6. They need to assert their independence.
Does your child constantly resist your authority? Are they defiant? Do they do incredibly annoying things because they insist on not needing any help? Do they make terrible decisions?
It certainly feels like bad behavior, but it's just part of growing up.
Your daughter’s bangs are now 3 cm long or your son has a bald spot because they tried to cut their own hair. As annoying as this is, they are doing exactly what they should be doing developmentally: thinking of their own plan and carrying it out independently. One day, hopefully, they will come up with better plans.

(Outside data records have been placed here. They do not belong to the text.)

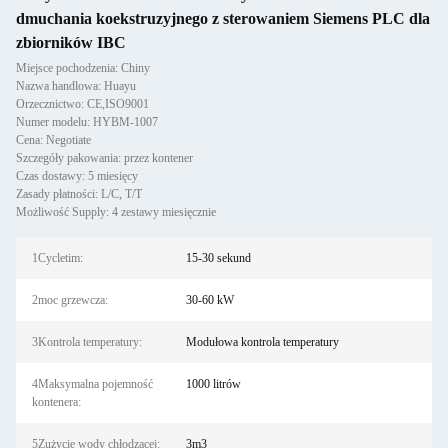
dmuchania koekstruzyjnego z sterowaniem Siemens PLC dla
zbiorników IBC
Miejsce pochodzenia: Chiny
Nazwa handlowa: Huayu
Orzecznictwo: CE,ISO9001
Numer modelu: HYBM-1007
Cena: Negotiate
Szczegóły pakowania: przez kontener
Czas dostawy: 5 miesięcy
Zasady płatności: L/C, T/T
Możliwość Supply: 4 zestawy miesięcznie
1Cycletim:
15-30 sekund
2moc grzewcza:
30-60 kW
3Kontrola temperatury:
Modułowa kontrola temperatury
4Maksymalna pojemność
1000 litrów
kontenera:
5Zużycie wody chłodzącej:
3m3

7. Their core strengths trip them up.
We all have core strengths inherent in our personalities. We might be determined, or spontaneous, or focused, or cautious. Each of these can be an asset in some circumstances, but a liability in others.
When our kids' behavior seems at it's worst, it's often simply the flip side of one of their core strengths.
Your focused and determined student flips out when he gets a bad grade. Your fierce competitor turns into a gloating winner or sore loser depending how the game goes. Your live in the moment child has a hard time planning out and executing longer school projects. And your thoughtful, careful daughter is afraid to try new things.
There’s not much a parent can do here but try to recognize these behaviors as the underbelly of our kids’ strengths, and help them cope with the emotional fallout.
7. They have an insatiable need for play.
So your kids are constantly silly. They fall into fits of laughter at inappropriate times. They must show you their cartwheel even though you’re in a desperate rush to leave the house.